INSTRUCTIONS FOR THE TASK
Copy every line from the material below that holds "Tumor".

RECORDS PROVIDED
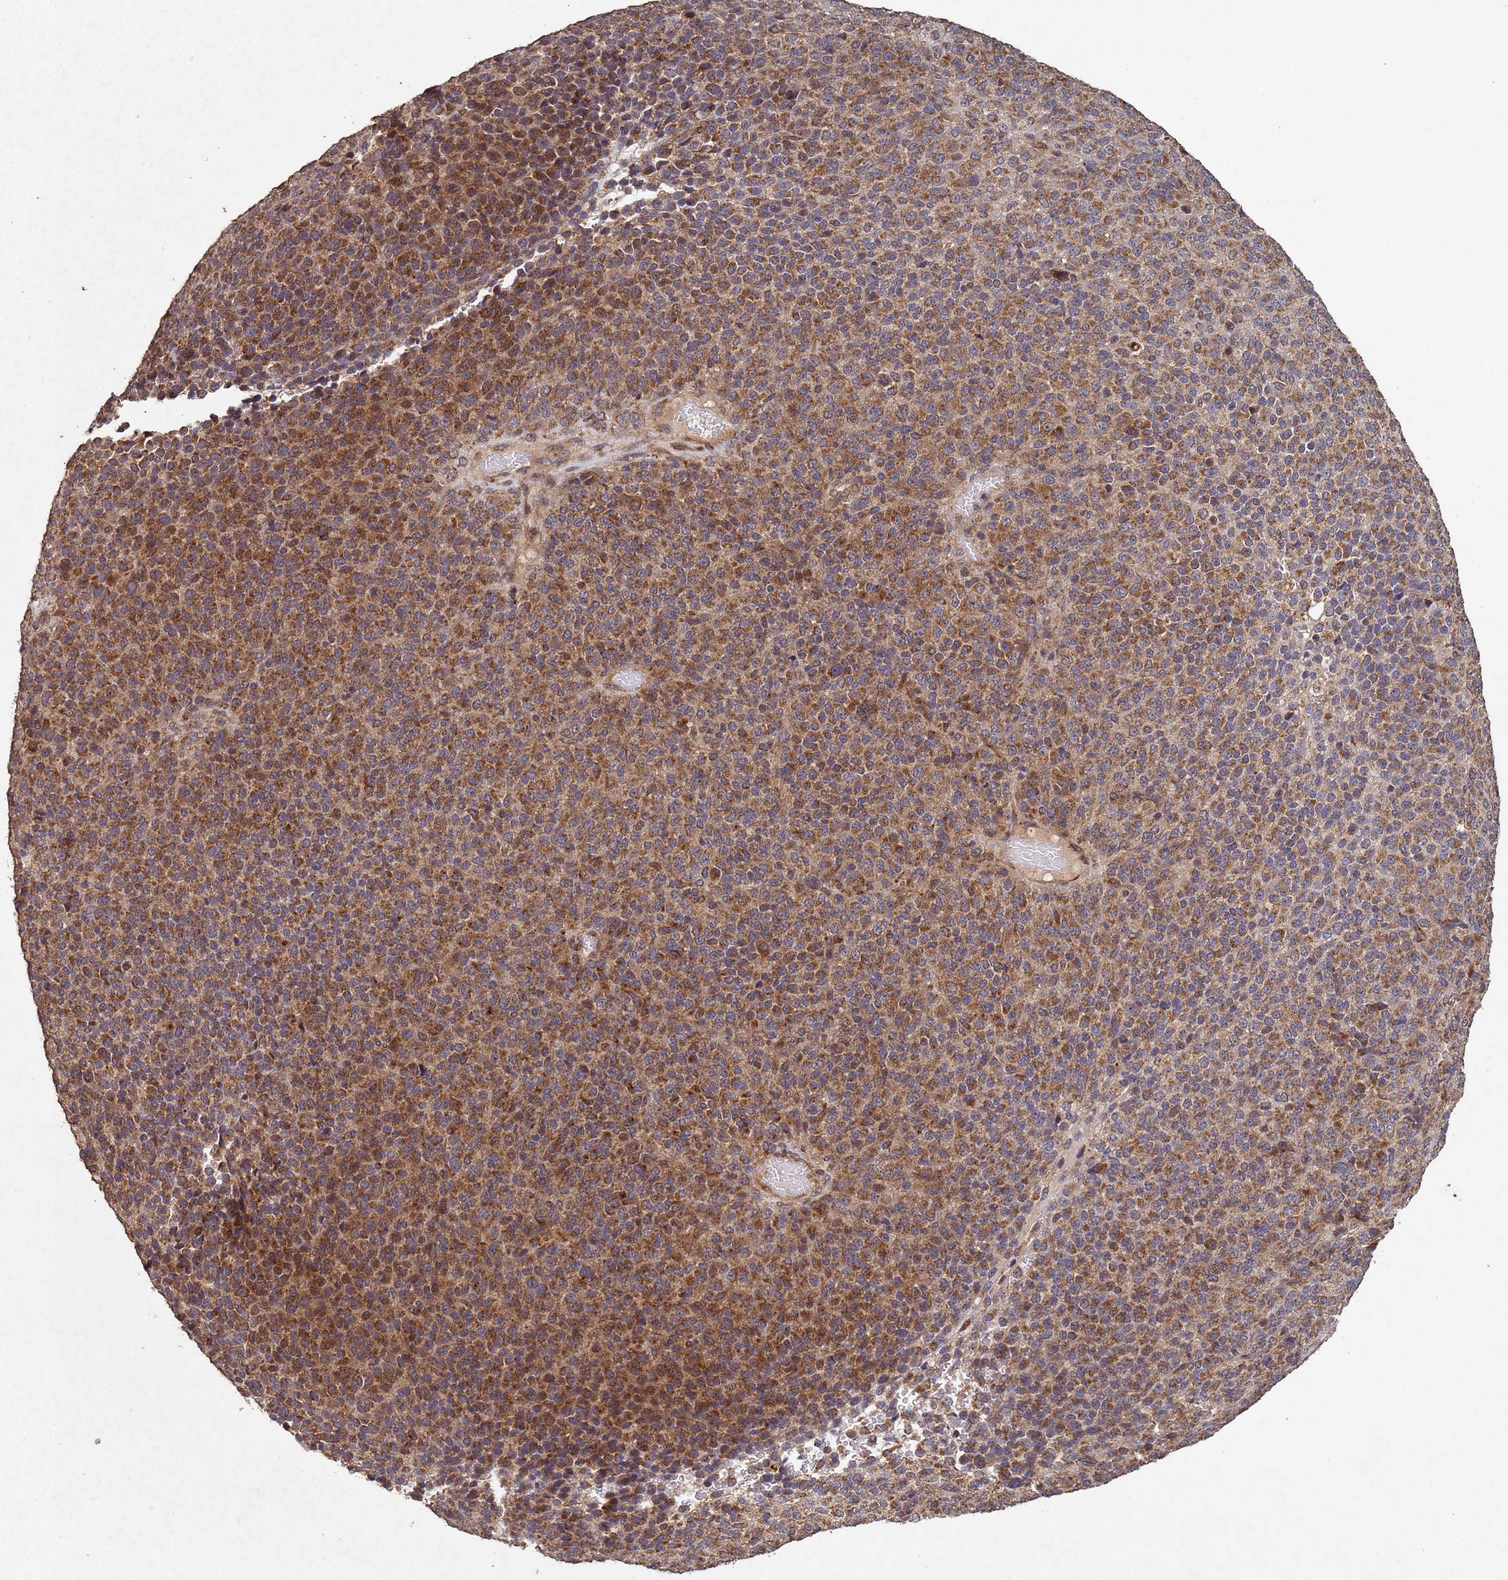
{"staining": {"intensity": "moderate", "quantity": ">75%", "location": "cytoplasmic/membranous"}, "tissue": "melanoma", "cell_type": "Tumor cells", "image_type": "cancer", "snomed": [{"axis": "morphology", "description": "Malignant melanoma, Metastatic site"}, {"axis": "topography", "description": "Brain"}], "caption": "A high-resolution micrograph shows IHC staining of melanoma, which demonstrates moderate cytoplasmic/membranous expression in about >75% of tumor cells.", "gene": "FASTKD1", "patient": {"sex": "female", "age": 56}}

...

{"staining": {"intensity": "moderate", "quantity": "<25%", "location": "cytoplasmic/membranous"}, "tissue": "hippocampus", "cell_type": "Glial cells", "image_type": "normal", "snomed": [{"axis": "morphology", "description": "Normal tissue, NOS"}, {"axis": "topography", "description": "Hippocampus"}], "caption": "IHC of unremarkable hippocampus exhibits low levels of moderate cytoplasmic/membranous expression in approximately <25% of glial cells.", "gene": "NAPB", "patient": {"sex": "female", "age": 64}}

* * *

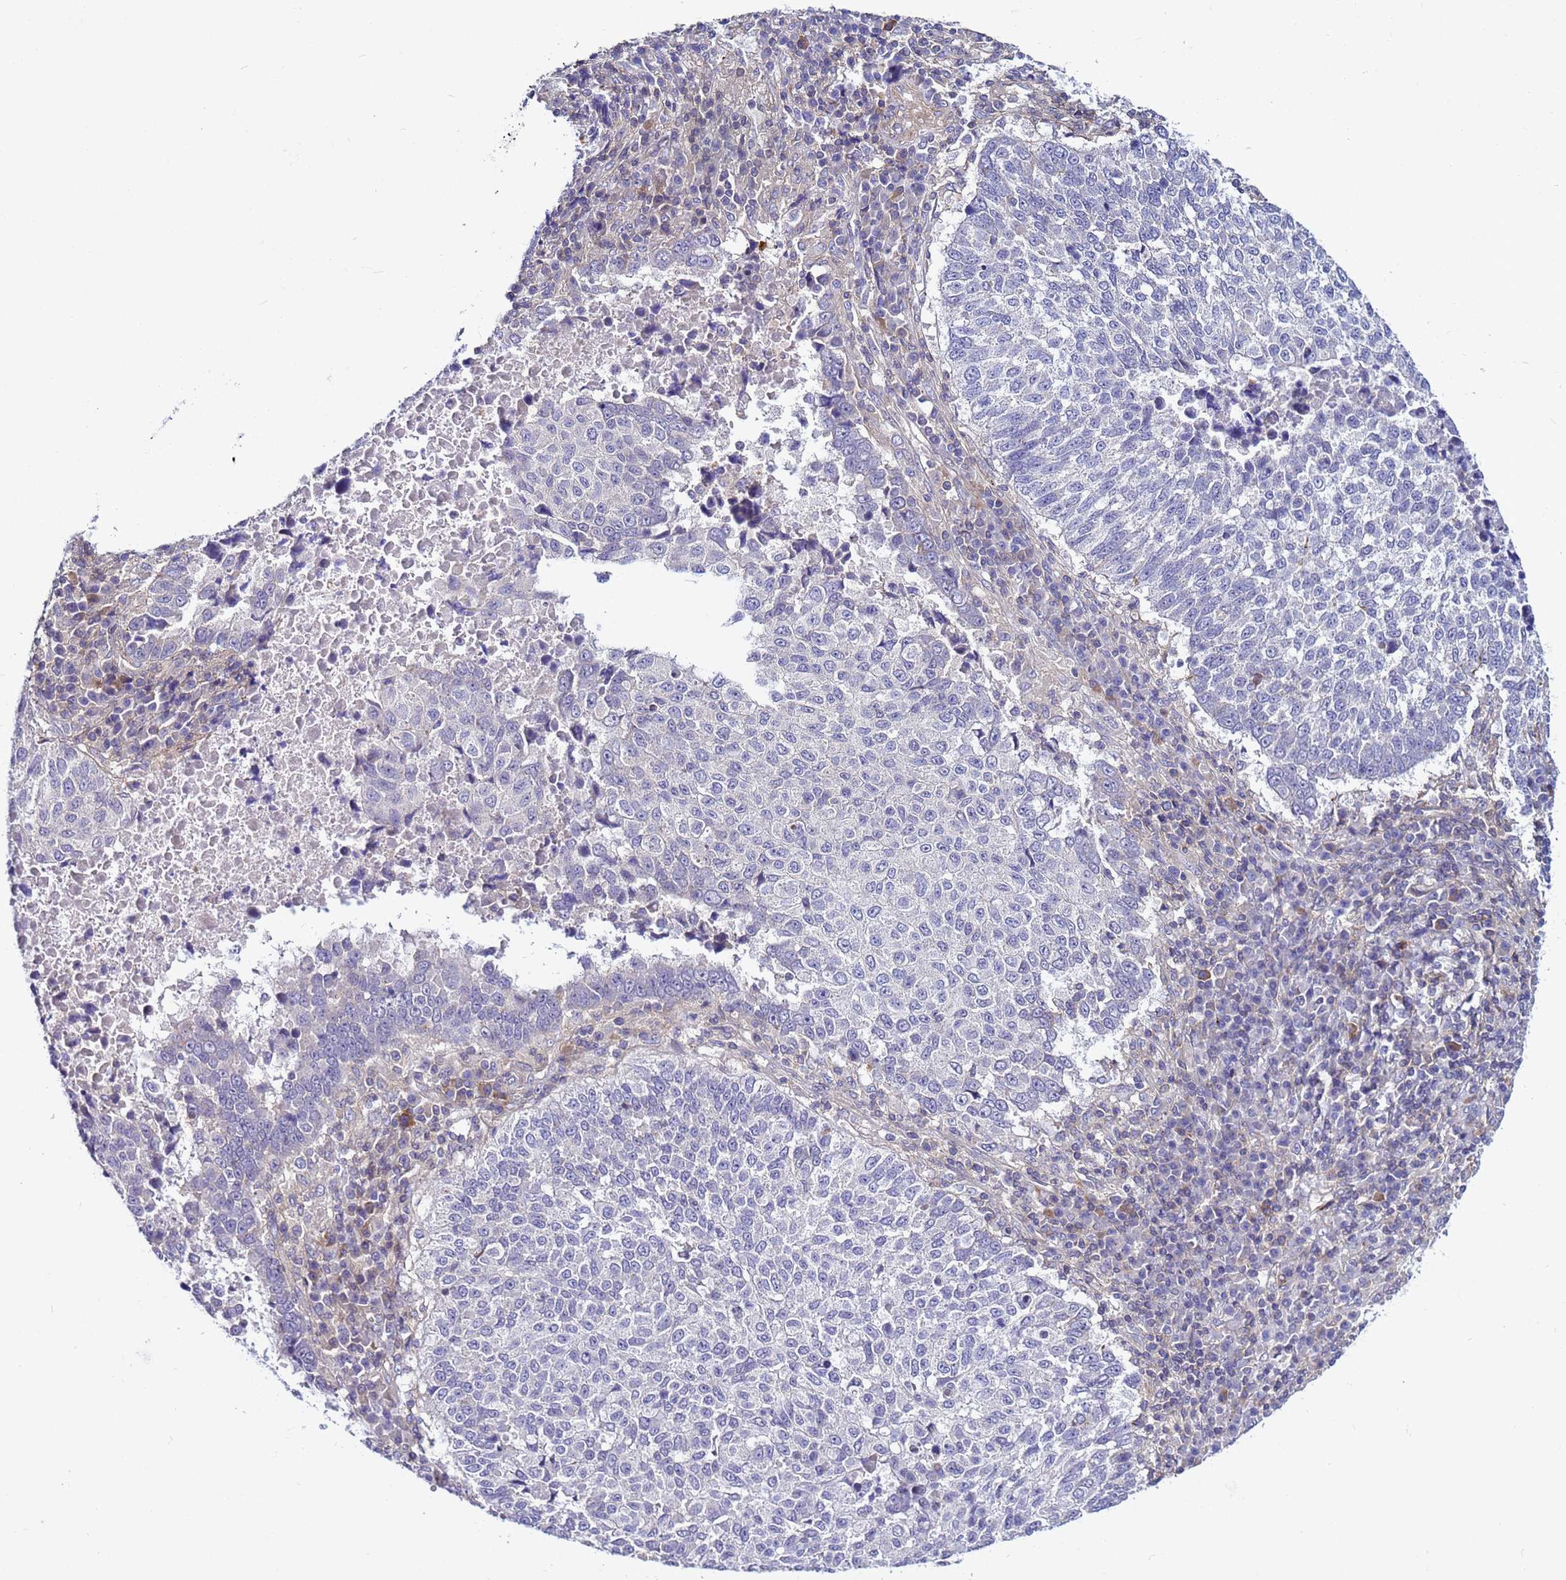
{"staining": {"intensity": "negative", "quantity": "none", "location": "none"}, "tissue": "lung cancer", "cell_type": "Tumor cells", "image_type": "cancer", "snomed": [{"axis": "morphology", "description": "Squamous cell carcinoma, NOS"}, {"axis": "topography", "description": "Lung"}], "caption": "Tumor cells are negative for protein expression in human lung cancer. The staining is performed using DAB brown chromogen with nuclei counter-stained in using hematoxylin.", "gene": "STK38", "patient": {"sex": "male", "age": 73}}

WRITTEN SOLUTION
{"staining": {"intensity": "moderate", "quantity": ">75%", "location": "cytoplasmic/membranous"}, "tissue": "melanoma", "cell_type": "Tumor cells", "image_type": "cancer", "snomed": [{"axis": "morphology", "description": "Malignant melanoma, Metastatic site"}, {"axis": "topography", "description": "Brain"}], "caption": "A high-resolution micrograph shows IHC staining of melanoma, which demonstrates moderate cytoplasmic/membranous expression in about >75% of tumor cells.", "gene": "FASTKD1", "patient": {"sex": "female", "age": 56}}
{"staining": {"intensity": "negative", "quantity": "none", "location": "none"}, "tissue": "lung cancer", "cell_type": "Tumor cells", "image_type": "cancer", "snomed": [{"axis": "morphology", "description": "Squamous cell carcinoma, NOS"}, {"axis": "topography", "description": "Lung"}], "caption": "Tumor cells are negative for protein expression in human lung cancer. The staining is performed using DAB brown chromogen with nuclei counter-stained in using hematoxylin.", "gene": "STK38", "patient": {"sex": "male", "age": 73}}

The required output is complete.